Scientists have developed micro-scale, liquid-metal particles that can be used for heat-free soldering and fabricating, repairing and processing of metals - all at room temperature.
The project started as a search for a way to stop liquid metal from returning to a solid - even below the metal's melting point.
This is called 'undercooling' and it has been widely studied for insights into metal structure and metal processing. However, it had been a challenge to produce large and stable quantities of undercooled metals.
Researchers from Iowa State University in the US thought if tiny droplets of liquid metal could be covered with a thin, uniform coating, they could form stable particles of undercooled liquid metal.
They experimented with a new technique that uses a high-speed rotary tool to sheer liquid metal into droplets within an acidic liquid.
The particles were exposed to oxygen and then an oxidation layer was allowed to cover the particles, essentially creating a capsule containing the liquid metal. The layer was then polished until it was thin and smooth.
The researchers proved the concept by creating liquid-metal particles containing Field's metal (an alloy of bismuth, indium and tin) and particles containing an alloy of bismuth and tin.
The particles are 10 micrometres in diameter, about the size of a red blood cell.
"We wanted to make sure the metals don't turn into solids," said Martin Thuo, an assistant professor at Iowa State University.
"And so we engineered the surface of the particles so there is no pathway for liquid metal to turn to a solid.
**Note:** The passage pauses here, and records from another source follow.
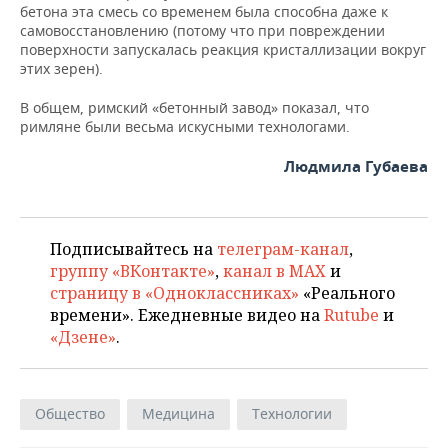
бетона эта смесь со временем была способна даже к
самовосстановлению (потому что при повреждении
поверхности запускалась реакция кристаллизации вокруг
этих зерен).
В общем, римский «бетонный завод» показал, что
римляне были весьма искусными технологами.
Людмила Губаева
Подписывайтесь на
телеграм-канал
,
группу «ВКонтакте»
,
канал в MAX
и
страницу в «Одноклассниках»
«Реального
времени». Ежедневные видео на
Rutube
и
«Дзене»
.
Общество
Медицина
Технологии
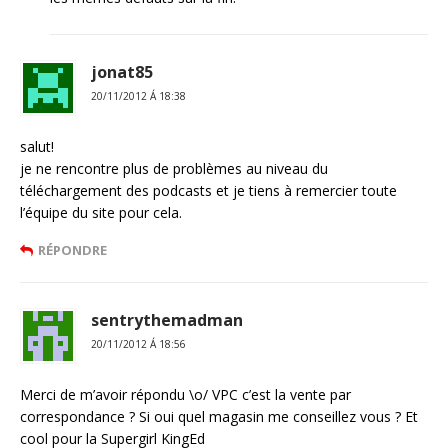
jonat85
20/11/2012 Á 18:38
salut!
je ne rencontre plus de problèmes au niveau du
téléchargement des podcasts et je tiens à remercier toute
l’équipe du site pour cela.
RÉPONDRE
sentrythemadman
20/11/2012 Á 18:56
Merci de m’avoir répondu \o/ VPC c’est la vente par
correspondance ? Si oui quel magasin me conseillez vous ? Et
cool pour la Supergirl KingEd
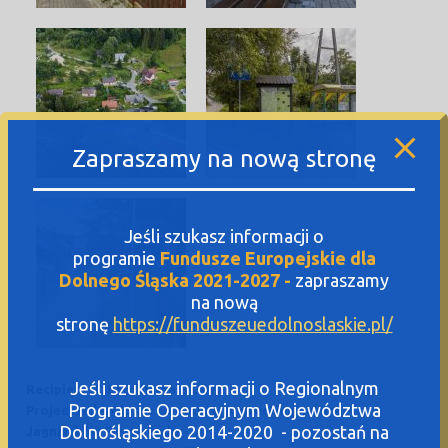
Zapraszamy na nową stronę
Jeśli szukasz informacji o
programie
Fundusze Europejskie dla
Dolnego Śląska 2021-2027 -
zapraszamy
na nową
stronę
https://funduszeuedolnoslaskie.pl/
Jeśli szukasz informacji o Regionalnym
Recipient: City of Jelenia Góra
Programie Operacyjnym Województwa
Project title: Closer to nature, protecting nature –
Dolnośląskiego 2014-2020 - pozostań na
Jagniątków Promenade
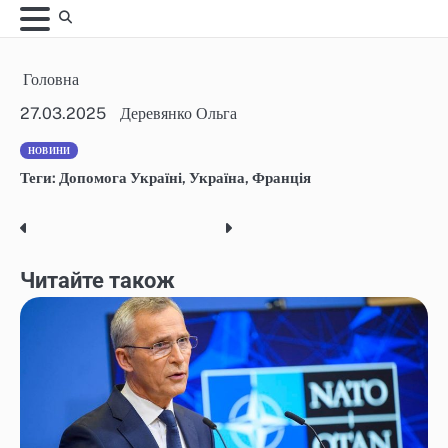
Skip
to
content
Головна
27.03.2025
Деревянко Ольга
НОВИНИ
Теги:
Допомога Україні
,
Україна
,
Франція
Post
navigation
Читайте також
We've trapped it in a state it doesn't want to be in," said Thuo, who is also an associate of the US Department of Energy's Ames Laboratory.
Those liquid metal particles could have significant implications for manufacturing, researchers said.
"We demonstrated healing of damaged surfaces and soldering/joining of metals at room temperature without requiring high-tech instrumentation, complex material preparation or a high-temperature process," they said.
The research was published in the journal Scientific Reports.